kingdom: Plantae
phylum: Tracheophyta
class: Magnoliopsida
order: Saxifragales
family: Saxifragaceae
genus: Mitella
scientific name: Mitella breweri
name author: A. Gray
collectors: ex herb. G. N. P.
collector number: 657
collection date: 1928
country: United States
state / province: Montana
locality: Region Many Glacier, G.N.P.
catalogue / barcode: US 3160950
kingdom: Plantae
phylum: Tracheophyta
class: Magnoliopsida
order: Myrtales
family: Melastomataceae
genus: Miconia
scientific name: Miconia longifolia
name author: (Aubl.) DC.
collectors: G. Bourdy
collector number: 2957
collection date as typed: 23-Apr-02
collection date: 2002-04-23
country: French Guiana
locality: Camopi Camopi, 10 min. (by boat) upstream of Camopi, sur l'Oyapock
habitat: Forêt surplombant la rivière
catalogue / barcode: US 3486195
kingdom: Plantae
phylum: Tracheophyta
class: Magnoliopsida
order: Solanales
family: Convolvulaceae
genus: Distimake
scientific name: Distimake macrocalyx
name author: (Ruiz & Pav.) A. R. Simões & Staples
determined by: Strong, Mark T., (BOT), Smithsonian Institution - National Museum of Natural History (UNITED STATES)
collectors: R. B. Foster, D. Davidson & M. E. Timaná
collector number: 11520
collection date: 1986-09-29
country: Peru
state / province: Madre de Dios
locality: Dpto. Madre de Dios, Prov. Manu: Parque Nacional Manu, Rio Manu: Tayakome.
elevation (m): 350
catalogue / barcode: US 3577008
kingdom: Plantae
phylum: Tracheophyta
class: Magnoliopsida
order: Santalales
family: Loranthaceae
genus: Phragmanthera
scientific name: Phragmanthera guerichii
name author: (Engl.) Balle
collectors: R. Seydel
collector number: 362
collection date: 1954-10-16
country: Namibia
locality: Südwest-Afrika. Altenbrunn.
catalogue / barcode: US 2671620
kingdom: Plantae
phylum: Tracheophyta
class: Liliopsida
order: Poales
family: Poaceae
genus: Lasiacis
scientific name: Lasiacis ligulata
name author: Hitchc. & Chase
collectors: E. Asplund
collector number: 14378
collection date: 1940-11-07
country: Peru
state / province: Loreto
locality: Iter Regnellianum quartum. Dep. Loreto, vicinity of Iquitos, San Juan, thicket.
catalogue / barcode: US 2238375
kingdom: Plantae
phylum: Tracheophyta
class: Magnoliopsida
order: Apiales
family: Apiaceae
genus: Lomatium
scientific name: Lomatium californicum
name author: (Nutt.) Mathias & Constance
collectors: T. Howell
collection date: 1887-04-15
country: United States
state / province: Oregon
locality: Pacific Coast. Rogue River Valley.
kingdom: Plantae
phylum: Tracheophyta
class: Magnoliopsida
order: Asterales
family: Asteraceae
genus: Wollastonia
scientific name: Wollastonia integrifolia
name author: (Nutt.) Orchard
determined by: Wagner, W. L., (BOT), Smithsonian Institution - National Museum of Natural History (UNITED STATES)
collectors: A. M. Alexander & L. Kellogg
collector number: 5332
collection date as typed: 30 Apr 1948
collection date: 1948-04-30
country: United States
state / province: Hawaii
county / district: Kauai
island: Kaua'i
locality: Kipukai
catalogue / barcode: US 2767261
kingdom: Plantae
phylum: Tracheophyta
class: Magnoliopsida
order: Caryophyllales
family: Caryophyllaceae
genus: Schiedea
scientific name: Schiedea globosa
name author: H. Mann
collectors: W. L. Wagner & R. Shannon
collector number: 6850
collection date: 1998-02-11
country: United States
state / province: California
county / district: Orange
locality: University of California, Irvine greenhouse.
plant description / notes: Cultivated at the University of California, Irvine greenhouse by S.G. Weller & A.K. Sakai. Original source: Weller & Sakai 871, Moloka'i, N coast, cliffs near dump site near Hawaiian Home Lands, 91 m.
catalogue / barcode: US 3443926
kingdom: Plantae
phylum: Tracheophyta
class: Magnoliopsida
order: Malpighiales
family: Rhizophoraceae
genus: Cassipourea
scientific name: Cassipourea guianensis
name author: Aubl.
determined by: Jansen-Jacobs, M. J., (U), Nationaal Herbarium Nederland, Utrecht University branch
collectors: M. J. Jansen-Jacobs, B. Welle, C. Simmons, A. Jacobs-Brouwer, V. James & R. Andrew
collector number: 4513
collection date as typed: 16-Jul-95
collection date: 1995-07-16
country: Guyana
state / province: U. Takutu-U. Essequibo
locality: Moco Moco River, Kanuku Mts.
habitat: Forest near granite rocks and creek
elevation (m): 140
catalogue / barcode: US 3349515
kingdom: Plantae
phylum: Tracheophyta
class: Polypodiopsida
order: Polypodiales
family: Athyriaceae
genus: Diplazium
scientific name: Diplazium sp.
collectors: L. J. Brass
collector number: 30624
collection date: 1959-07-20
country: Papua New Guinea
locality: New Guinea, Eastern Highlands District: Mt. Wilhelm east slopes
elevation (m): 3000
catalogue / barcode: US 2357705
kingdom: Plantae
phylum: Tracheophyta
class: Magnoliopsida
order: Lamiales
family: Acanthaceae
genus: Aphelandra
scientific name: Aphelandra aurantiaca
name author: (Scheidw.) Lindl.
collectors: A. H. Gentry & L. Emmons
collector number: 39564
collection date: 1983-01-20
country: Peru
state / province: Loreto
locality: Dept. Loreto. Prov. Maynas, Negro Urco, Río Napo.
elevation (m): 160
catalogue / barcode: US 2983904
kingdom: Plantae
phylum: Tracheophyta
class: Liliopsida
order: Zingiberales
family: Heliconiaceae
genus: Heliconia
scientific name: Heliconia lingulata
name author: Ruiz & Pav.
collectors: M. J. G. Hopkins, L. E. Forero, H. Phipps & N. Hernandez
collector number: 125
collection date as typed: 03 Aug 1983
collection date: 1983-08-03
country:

> REQUIREMENTS
Reproduce every line of the records above word for word, from the first line to the last, leaving nothing out and changing nothing.

> RIGHT ANSWER
kingdom: Plantae
phylum: Tracheophyta
class: Magnoliopsida
order: Saxifragales
family: Saxifragaceae
genus: Mitella
scientific name: Mitella breweri
name author: A. Gray
collectors: ex herb. G. N. P.
collector number: 657
collection date: 1928
country: United States
state / province: Montana
locality: Region Many Glacier, G.N.P.
catalogue / barcode: US 3160950
kingdom: Plantae
phylum: Tracheophyta
class: Magnoliopsida
order: Myrtales
family: Melastomataceae
genus: Miconia
scientific name: Miconia longifolia
name author: (Aubl.) DC.
collectors: G. Bourdy
collector number: 2957
collection date as typed: 23-Apr-02
collection date: 2002-04-23
country: French Guiana
locality: Camopi Camopi, 10 min. (by boat) upstream of Camopi, sur l'Oyapock
habitat: Forêt surplombant la rivière
catalogue / barcode: US 3486195
kingdom: Plantae
phylum: Tracheophyta
class: Magnoliopsida
order: Solanales
family: Convolvulaceae
genus: Distimake
scientific name: Distimake macrocalyx
name author: (Ruiz & Pav.) A. R. Simões & Staples
determined by: Strong, Mark T., (BOT), Smithsonian Institution - National Museum of Natural History (UNITED STATES)
collectors: R. B. Foster, D. Davidson & M. E. Timaná
collector number: 11520
collection date: 1986-09-29
country: Peru
state / province: Madre de Dios
locality: Dpto. Madre de Dios, Prov. Manu: Parque Nacional Manu, Rio Manu: Tayakome.
elevation (m): 350
catalogue / barcode: US 3577008
kingdom: Plantae
phylum: Tracheophyta
class: Magnoliopsida
order: Santalales
family: Loranthaceae
genus: Phragmanthera
scientific name: Phragmanthera guerichii
name author: (Engl.) Balle
collectors: R. Seydel
collector number: 362
collection date: 1954-10-16
country: Namibia
locality: Südwest-Afrika. Altenbrunn.
catalogue / barcode: US 2671620
kingdom: Plantae
phylum: Tracheophyta
class: Liliopsida
order: Poales
family: Poaceae
genus: Lasiacis
scientific name: Lasiacis ligulata
name author: Hitchc. & Chase
collectors: E. Asplund
collector number: 14378
collection date: 1940-11-07
country: Peru
state / province: Loreto
locality: Iter Regnellianum quartum. Dep. Loreto, vicinity of Iquitos, San Juan, thicket.
catalogue / barcode: US 2238375
kingdom: Plantae
phylum: Tracheophyta
class: Magnoliopsida
order: Apiales
family: Apiaceae
genus: Lomatium
scientific name: Lomatium californicum
name author: (Nutt.) Mathias & Constance
collectors: T. Howell
collection date: 1887-04-15
country: United States
state / province: Oregon
locality: Pacific Coast. Rogue River Valley.
kingdom: Plantae
phylum: Tracheophyta
class: Magnoliopsida
order: Asterales
family: Asteraceae
genus: Wollastonia
scientific name: Wollastonia integrifolia
name author: (Nutt.) Orchard
determined by: Wagner, W. L., (BOT), Smithsonian Institution - National Museum of Natural History (UNITED STATES)
collectors: A. M. Alexander & L. Kellogg
collector number: 5332
collection date as typed: 30 Apr 1948
collection date: 1948-04-30
country: United States
state / province: Hawaii
county / district: Kauai
island: Kaua'i
locality: Kipukai
catalogue / barcode: US 2767261
kingdom: Plantae
phylum: Tracheophyta
class: Magnoliopsida
order: Caryophyllales
family: Caryophyllaceae
genus: Schiedea
scientific name: Schiedea globosa
name author: H. Mann
collectors: W. L. Wagner & R. Shannon
collector number: 6850
collection date: 1998-02-11
country: United States
state / province: California
county / district: Orange
locality: University of California, Irvine greenhouse.
plant description / notes: Cultivated at the University of California, Irvine greenhouse by S.G. Weller & A.K. Sakai. Original source: Weller & Sakai 871, Moloka'i, N coast, cliffs near dump site near Hawaiian Home Lands, 91 m.
catalogue / barcode: US 3443926
kingdom: Plantae
phylum: Tracheophyta
class: Magnoliopsida
order: Malpighiales
family: Rhizophoraceae
genus: Cassipourea
scientific name: Cassipourea guianensis
name author: Aubl.
determined by: Jansen-Jacobs, M. J., (U), Nationaal Herbarium Nederland, Utrecht University branch
collectors: M. J. Jansen-Jacobs, B. Welle, C. Simmons, A. Jacobs-Brouwer, V. James & R. Andrew
collector number: 4513
collection date as typed: 16-Jul-95
collection date: 1995-07-16
country: Guyana
state / province: U. Takutu-U. Essequibo
locality: Moco Moco River, Kanuku Mts.
habitat: Forest near granite rocks and creek
elevation (m): 140
catalogue / barcode: US 3349515
kingdom: Plantae
phylum: Tracheophyta
class: Polypodiopsida
order: Polypodiales
family: Athyriaceae
genus: Diplazium
scientific name: Diplazium sp.
collectors: L. J. Brass
collector number: 30624
collection date: 1959-07-20
country: Papua New Guinea
locality: New Guinea, Eastern Highlands District: Mt. Wilhelm east slopes
elevation (m): 3000
catalogue / barcode: US 2357705
kingdom: Plantae
phylum: Tracheophyta
class: Magnoliopsida
order: Lamiales
family: Acanthaceae
genus: Aphelandra
scientific name: Aphelandra aurantiaca
name author: (Scheidw.) Lindl.
collectors: A. H. Gentry & L. Emmons
collector number: 39564
collection date: 1983-01-20
country: Peru
state / province: Loreto
locality: Dept. Loreto. Prov. Maynas, Negro Urco, Río Napo.
elevation (m): 160
catalogue / barcode: US 2983904
kingdom: Plantae
phylum: Tracheophyta
class: Liliopsida
order: Zingiberales
family: Heliconiaceae
genus: Heliconia
scientific name: Heliconia lingulata
name author: Ruiz & Pav.
collectors: M. J. G. Hopkins, L. E. Forero, H. Phipps & N. Hernandez
collector number: 125
collection date as typed: 03 Aug 1983
collection date: 1983-08-03
country:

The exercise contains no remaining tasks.